How invoice financing can help your business

Invoice financing can be a useful alternative to other types of funding in the right circumstances, says David Prosser

Could invoice finance help your business? This form of funding, sometimes known as factoring, has hit the headlines in recent weeks because it was one of the services offered by the collapsed financial-services firm Greensill Capital. But the controversies around the Greensill affair should not put businesses off invoice finance; in the right circumstances it can be a useful alternative to better-known types of funding.

Invoice finance is fairly simple. When your business sells a good or service to a customer, it normally has to wait for a period for the invoice to be settled – perhaps 30 days, but often longer. Invoice-finance firms offer to pay you the value of the invoice upfront, minus a fee for their services, with the debt settled once the customer pays up.

The most obvious advantage to this arrangement is that it boosts your cash flow, something many smaller businesses struggle with, particularly as they expand. You no longer have to wait for your customers to pay their invoices, or worry about whether they will do so on time.

But there are other important benefits too. One is that invoice finance makes it possible to offer your customers more generous payment terms, which may be crucial in the competition for their business. 

If your invoice-finance provider is settling the bill straight away, it is not a problem for you to give your customer longer to pay its invoices – 90 days or more, say. Also, invoice finance is flexible. You will be able to borrow more as your business grows, simply because you will have a larger stock of invoices to borrow against.

This type of finance automatically scales up or down in line with the size of your business; by contrast, bank loans and overdrafts are typically fixed in size.

In addition, businesses generally do not find invoice finance difficult to secure, as long as they are working with reliable customers. Nor do you have to put up security against the loan, whether the company’s assets or a personal guarantee. The value of the invoice provides the lender with the collateral it needs to protect itself.

For all these reasons, invoice finance has steadily increased in popularity over the past decade, particularly as more businesses have become familiar with the way it works. One recent survey suggested that one in four businesses with a turnover of between £1m and £500m a year had used invoice finance.

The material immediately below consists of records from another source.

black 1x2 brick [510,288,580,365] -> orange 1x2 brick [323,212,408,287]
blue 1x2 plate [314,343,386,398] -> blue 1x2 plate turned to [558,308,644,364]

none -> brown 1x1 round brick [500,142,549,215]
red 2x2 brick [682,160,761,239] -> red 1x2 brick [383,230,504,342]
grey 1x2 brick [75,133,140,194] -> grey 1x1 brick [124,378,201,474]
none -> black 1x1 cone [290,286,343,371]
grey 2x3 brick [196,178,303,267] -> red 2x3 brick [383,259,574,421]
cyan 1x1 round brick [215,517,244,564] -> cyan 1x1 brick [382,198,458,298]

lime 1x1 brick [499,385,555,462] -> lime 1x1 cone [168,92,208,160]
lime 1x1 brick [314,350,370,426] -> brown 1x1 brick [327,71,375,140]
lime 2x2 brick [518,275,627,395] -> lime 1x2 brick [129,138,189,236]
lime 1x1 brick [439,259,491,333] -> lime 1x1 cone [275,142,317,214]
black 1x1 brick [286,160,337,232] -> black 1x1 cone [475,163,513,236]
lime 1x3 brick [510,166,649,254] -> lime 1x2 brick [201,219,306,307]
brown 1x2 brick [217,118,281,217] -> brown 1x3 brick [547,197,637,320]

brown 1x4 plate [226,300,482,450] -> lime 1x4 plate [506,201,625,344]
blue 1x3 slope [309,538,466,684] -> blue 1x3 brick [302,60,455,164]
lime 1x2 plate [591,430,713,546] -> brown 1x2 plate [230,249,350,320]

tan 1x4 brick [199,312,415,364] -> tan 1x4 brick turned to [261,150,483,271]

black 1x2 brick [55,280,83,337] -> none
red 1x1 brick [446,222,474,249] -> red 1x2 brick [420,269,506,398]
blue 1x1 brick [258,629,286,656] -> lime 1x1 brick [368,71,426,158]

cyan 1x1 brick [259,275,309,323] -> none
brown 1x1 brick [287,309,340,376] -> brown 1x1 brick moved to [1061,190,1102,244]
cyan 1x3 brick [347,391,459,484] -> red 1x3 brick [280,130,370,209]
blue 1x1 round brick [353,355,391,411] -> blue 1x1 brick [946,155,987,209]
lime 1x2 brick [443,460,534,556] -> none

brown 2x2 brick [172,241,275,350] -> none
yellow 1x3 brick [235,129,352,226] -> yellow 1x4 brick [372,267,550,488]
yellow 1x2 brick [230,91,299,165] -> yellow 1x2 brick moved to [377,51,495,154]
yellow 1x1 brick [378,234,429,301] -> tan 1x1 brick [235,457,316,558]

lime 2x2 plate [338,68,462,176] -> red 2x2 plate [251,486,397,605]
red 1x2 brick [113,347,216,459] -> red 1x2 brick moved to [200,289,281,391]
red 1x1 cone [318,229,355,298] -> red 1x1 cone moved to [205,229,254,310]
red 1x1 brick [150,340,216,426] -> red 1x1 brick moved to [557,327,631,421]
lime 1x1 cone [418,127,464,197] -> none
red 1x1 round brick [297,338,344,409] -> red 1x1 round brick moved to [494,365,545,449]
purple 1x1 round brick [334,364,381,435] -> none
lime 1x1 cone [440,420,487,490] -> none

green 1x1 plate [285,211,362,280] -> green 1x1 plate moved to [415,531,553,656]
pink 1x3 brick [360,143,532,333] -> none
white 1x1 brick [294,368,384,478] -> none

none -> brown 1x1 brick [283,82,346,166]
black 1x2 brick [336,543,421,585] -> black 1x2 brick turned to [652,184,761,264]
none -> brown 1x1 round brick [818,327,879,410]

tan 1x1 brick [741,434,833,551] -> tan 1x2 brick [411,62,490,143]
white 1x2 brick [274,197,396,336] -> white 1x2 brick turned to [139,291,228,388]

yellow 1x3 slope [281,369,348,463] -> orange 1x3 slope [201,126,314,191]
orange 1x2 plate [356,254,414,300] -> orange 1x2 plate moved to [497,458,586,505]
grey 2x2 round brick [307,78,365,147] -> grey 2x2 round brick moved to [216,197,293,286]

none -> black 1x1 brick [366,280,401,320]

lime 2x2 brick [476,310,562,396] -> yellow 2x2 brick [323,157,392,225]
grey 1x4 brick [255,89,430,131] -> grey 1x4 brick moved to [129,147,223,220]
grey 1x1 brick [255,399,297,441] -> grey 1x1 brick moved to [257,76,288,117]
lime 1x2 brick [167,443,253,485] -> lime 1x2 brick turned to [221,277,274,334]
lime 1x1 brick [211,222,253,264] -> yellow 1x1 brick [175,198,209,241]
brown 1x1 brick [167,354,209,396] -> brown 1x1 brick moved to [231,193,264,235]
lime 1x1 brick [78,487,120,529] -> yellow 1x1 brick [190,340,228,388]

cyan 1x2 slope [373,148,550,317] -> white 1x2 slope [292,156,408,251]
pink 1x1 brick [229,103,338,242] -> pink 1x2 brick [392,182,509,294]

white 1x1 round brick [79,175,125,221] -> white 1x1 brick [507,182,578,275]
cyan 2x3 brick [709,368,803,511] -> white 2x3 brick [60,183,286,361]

However, there are some potential downsides to consider before taking the plunge. One problem is that not all businesses can make use of invoice finance. It works well for businesses that sell products and services to other businesses, whose creditworthiness lenders can easily assess. But it is not usually available to firms that serve consumers. Also, bear in mind that invoice finance solves one specific type of funding issue; it works well if your business is having problems with cash flow, but is not so appropriate for other purposes. If you are looking to raise a chunk of capital to fund an investment, for example, invoice finance may not be suitable.

Some companies also worry about reputational damage. They fear customers may be wary of firms that appear to need to raise money this way. Invoice-financing arrangements do not always have to be disclosed to customers – and as this form of funding increases in use, customers are less likely to worry about it – but for some, this remains a concern. If so, avoid factoring, a type of invoice finance where the lender takes on responsibility for chasing the invoice from your customer.

Cost is the other issue to consider carefully. Invoice finance can be more expensive than other types of borrowing. You can typically secure up to 95% of the value of your invoice when passing it on to an invoice-finance provider, but you are still giving up a chunk of the value of the work you have done in order to receive an early payment. It is therefore important to shop around carefully for the best deal for your business, which will vary depending on its specific circumstances.